Il 22 ottobre all’incontro di presentazione del terzo numero della Rivista a Firenze si è discusso dei pericoli dell’agricoltura 4.0 e di agroindustria.
di Marcello Bartoli
23 ottobre 2024
FIRENZE – Nel libro Liberare la terra dalle macchine scritto e curato da Atelier Paysan e pubblicato un anno fa dalla Libreria Editrice Fiorentina di Giannozzo Pucci si decodifica la diversità fra ruralità contadina e quella industrializzata dei campi che “ha impedito lo svilupparsi di una resistenza attiva contro la produzione di alimenti standard”. E’ ancora possibile una transizione ecologica dalla società della tecnologia industriale verso un’economia di autonomie che rende centrale il tema della fertilità, della biodiversità, della presenza comunitaria nei territori? Secondo gli autori l’abisso fra la ruralità contadina e la colonizzazione industriale dei campi è “causa della desertificazione e dell’inquinamento della terra, dell’acqua, del cibo, ma anche della vita e della cultura della società”.

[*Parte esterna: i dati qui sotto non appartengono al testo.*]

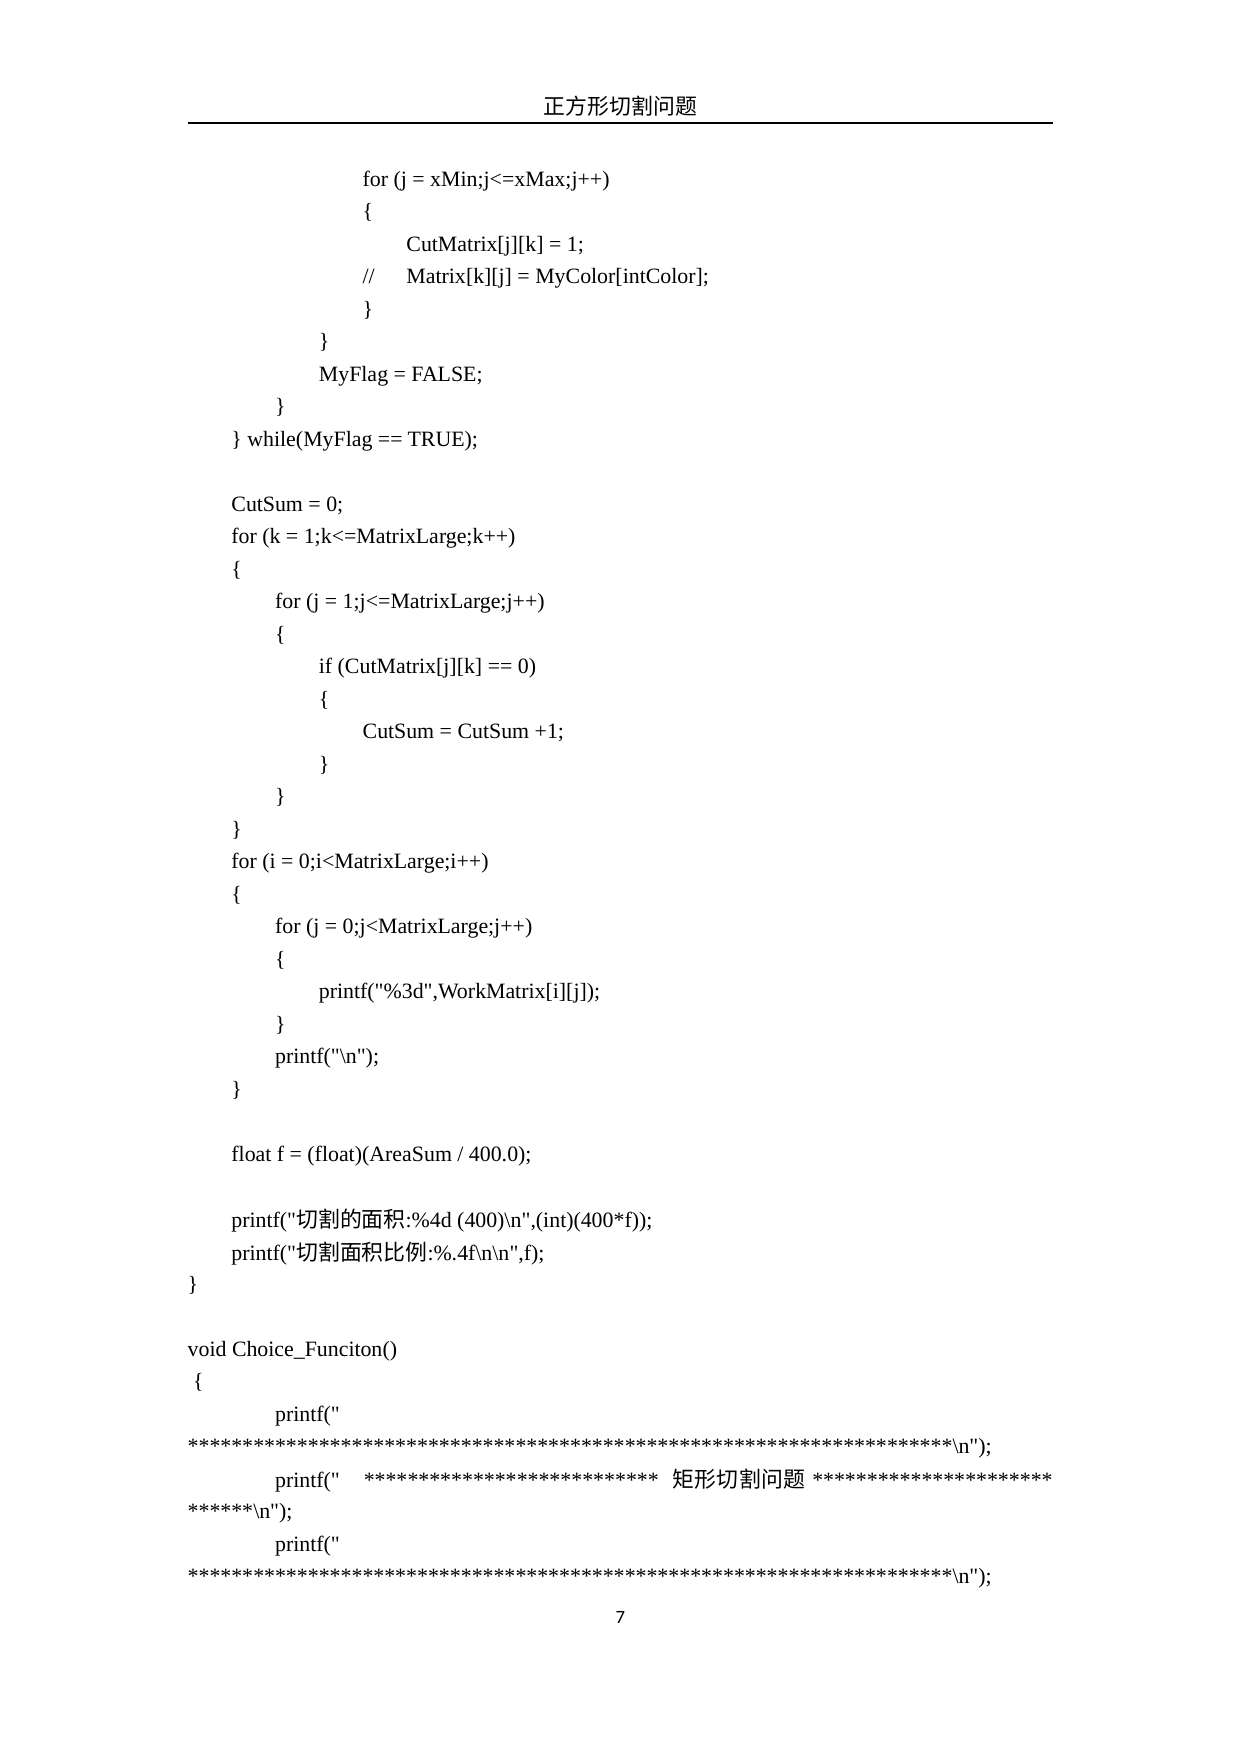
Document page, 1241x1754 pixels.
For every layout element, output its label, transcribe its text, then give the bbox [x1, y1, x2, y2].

text { [187, 1364, 1053, 1397]
text printf("切割面积比例:%.4f\n\n",f); [187, 1234, 1053, 1267]
text if (CutMatrix[j][k] == 0) [187, 649, 1053, 682]
text } while(MyFlag == TRUE); [187, 422, 1053, 454]
text for (i = 0;i<MatrixLarge;i++) [187, 844, 1053, 877]
text { [187, 682, 1053, 714]
text CutSum = CutSum +1; [187, 714, 1053, 747]
text printf(" **********************************************************************\n"); [187, 1527, 1053, 1592]
text } [187, 292, 1053, 324]
text for (j = 1;j<=MatrixLarge;j++) [187, 584, 1053, 617]
text } [187, 1072, 1053, 1104]
text // Matrix[k][j] = MyColor[intColor]; [187, 259, 1053, 292]
text } [187, 812, 1053, 844]
text { [187, 877, 1053, 909]
text CutSum = 0; [187, 487, 1053, 519]
text printf(" *************************** 矩形切割问题 ****************************\n"); [187, 1462, 1053, 1527]
text printf(" **********************************************************************\n"); [187, 1397, 1053, 1462]
text for (j = xMin;j<=xMax;j++) [187, 162, 1053, 194]
text } [187, 324, 1053, 357]
text } [187, 779, 1053, 812]
text printf("切割的面积:%4d (400)\n",(int)(400*f)); [187, 1202, 1053, 1234]
text float f = (float)(AreaSum / 400.0); [187, 1137, 1053, 1169]
text MyFlag = FALSE; [187, 357, 1053, 389]
text { [187, 617, 1053, 649]
text printf("\n"); [187, 1039, 1053, 1072]
text printf("%3d",WorkMatrix[i][j]); [187, 974, 1053, 1007]
text CutMatrix[j][k] = 1; [187, 227, 1053, 259]
text } [187, 1267, 1053, 1299]
text { [187, 194, 1053, 227]
text { [187, 942, 1053, 974]
text } [187, 1007, 1053, 1039]
text } [187, 747, 1053, 779]
text void Choice_Funciton() [187, 1332, 1053, 1364]
text for (k = 1;k<=MatrixLarge;k++) [187, 519, 1053, 552]
text for (j = 0;j<MatrixLarge;j++) [187, 909, 1053, 942]
text { [187, 552, 1053, 584]
text } [187, 389, 1053, 422]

Già nel metodo del ricercatore giapponese Masanobu Fukuoka (1913 – 2008) c’era il tentativo di riprodurre quanto più fedelmente possibile le condizioni che egli stesso definiva naturali: non era prevista l’aratura del terreno e la germinazione sarebbe dovuta avvenire direttamente in superficie. “Il contadino fa parte di una comunità e produce per una comunità che conosce mentre l’agricoltura industriale produce per fare soldi – spiega Pucci – è non con il fine di produrre cibo per la comunità. La vera agricoltura paesana non inquina e chi produce trova i mezzi che gli servono attraverso la comunità”.
Per questa scuola di pensiero la transizione ecologica, sia materiale che culturale, comincia anche con l’aumento dei contadini ecologici. Questa espressione comprende tutte le forme di coltivazione che non dipendono dall’industria e non usano mezzi inquinanti ma operano bonificando la terra: permacoltura, agricoltura biodinamica, biologica, naturale, sinergica e sintropica. La transizione ecologica è impossibile materialmente e culturalmente senza una nuova agricoltura contadina, senza la ricostruzione delle comunità rurali su nuove basi come avamposti di un diverso modo di vivere, di un’economia che abbandoni l’attuale macchina di saccheggio della terra che trasforma i fondamenti ecologici della vita in denaro e rifiuti.
Molti di questi temi sono stati dibattuti al secondo appuntamento del ciclo di incontri Socrate nel tecnomondo, a cura di Edizioni Montaonda, che ha avuto luogo il 22 ottobre presso il Giardino dell’Ardiglione a Firenze per presentare il terzo numero della Rivista Contadina (edizioni Terraliquida Parma) alla presenza di Collettivo Jerome Laronze, Genuino Clandestino e Teatro Libertario Contadino. Si è parlato di agricoltura 4.0, agroindustria e di come liberare la terra dalle macchine.
Si è discusso dell’impatto psichico, estetico e materiale sugli esseri umani delle cosiddette “nuove tecnologie”: “I temi sono quelli che oggi stanno più a cuore a tutti noi e sui quali la propaganda invade ogni spiraglio di pubblica riflessione: devastazione territoriale, sociale e naturale; isolamento e intimidazione dell’individuo; sterilizzazione delle sue dimensioni relazionali; colonizzazione di quanto resta di socialmente vitale”. Per gli organizzatori con il pretesto dell’emergenza climatico-ambientale si assalta la natura e si propagano dinamiche di guerra per espugnare le ultime riserve di selvatico e di biodiversità.
“Le nostre forze in campo sono quelle del boicottaggio e del rifiuto, della dissidenza e della diserzione – hanno concluso – ma anche quelle dell’agroecologia, della condivisione e della solidarietà sociale e individuale. Le nostre armi sono quelle immateriali e supreme della dialettica, la capacità di ragionare e affrontare discussioni private e pubbliche con la volontà di ricercare una teoria intesa come capacità di vedere ciò che accade al di là degli schermi della società dello spettacolo e dell’infodemia dilagante”.